# Italian Lakes - Going Saturday!



## gaspode (May 9, 2005)

Hi Everyone

Just a note to say that we leave for Italy on Saturday via Norfolk Lines. This will be our first trip abroad in this M/H (apart from collecting it that is) so much trepidation involved. We plan to go steadily via France & Switzerland, aiming to get to the lakes around midweek then after a few days on the lakes return via Austria and Germany. Any advice will be welcome. Also if anyone else is likely to be in the area, keep an eye open for MHF stickers. Why not PM me and we can exchange mobile numbers - maybe even meet up for a drink or BBQ.

Gaspode


----------



## Grizzly (May 9, 2005)

I'm so deeply jealous I can hardly write. Enjoy it and have a wonderful time. Send some photos.

May all your mossies be male !

G


----------



## LadyJ (May 9, 2005)

*Italian Lakes*

Hi Ken & Jen & Pudding aka Gaspode

Hope you have a loverly time wish we were comming with you


----------



## gaspode (May 9, 2005)

Hi Grizzly

Thanks for the good wishes, will keep a running total of mozzies nuked!

Hi Jacquie

Seen your rally pictures - wish we could have been there, when are you doing it again? By the way, the NT place I was trying to remember for the car rally is Charlecote Park, not the place I thought. We are there on the 26th with a bit of luck.

Gaspode


----------



## juliepoolie (May 9, 2005)

Hi Gaspode, 8)

Have a great time - we were at the Italian Lakes about 8 weeks ago and had a great time!

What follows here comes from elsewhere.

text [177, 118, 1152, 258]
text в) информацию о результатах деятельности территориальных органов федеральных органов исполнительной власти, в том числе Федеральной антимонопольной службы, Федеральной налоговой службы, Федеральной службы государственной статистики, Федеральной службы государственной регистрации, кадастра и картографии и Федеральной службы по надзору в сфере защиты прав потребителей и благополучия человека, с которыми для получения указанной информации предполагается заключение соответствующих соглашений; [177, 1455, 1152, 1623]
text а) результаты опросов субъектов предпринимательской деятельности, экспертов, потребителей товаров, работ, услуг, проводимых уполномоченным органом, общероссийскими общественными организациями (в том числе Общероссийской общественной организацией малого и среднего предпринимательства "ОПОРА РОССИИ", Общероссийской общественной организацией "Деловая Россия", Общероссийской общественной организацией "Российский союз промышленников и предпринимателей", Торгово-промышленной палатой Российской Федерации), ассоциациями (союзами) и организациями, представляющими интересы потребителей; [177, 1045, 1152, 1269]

We didn't see many Brits along the way - i think they were all keeping warm in Spain, it was pretty cold at the time!

Let us know how you get on, and yes - watch out for the mossies - they are big!!

All the best,

Julie

P.S Photos of lake garda plus other Italy ones, on our personal travel website, www.globe-hopping.com.


----------



## suedew (May 10, 2005)

*as topic*

have a great time, also off to lakes saturday, but no motorhome as yet, so flying, will be at lake maggiore for 10 days. 
sue n john


----------



## gaspode (May 9, 2005)

Hi Julie

Thanks for the good wishes, hopefully the temperature has increased now (also the mossies no doubt).

Sue/John

Perhaps we could offer you a lift, not as quick but probably more entertaining. We plan to visit Maggiore, probably first stop so look out for us around mid-week, we are in an Ahorn 611coachbuilt reg. Y166 LRX.

Gaspode


----------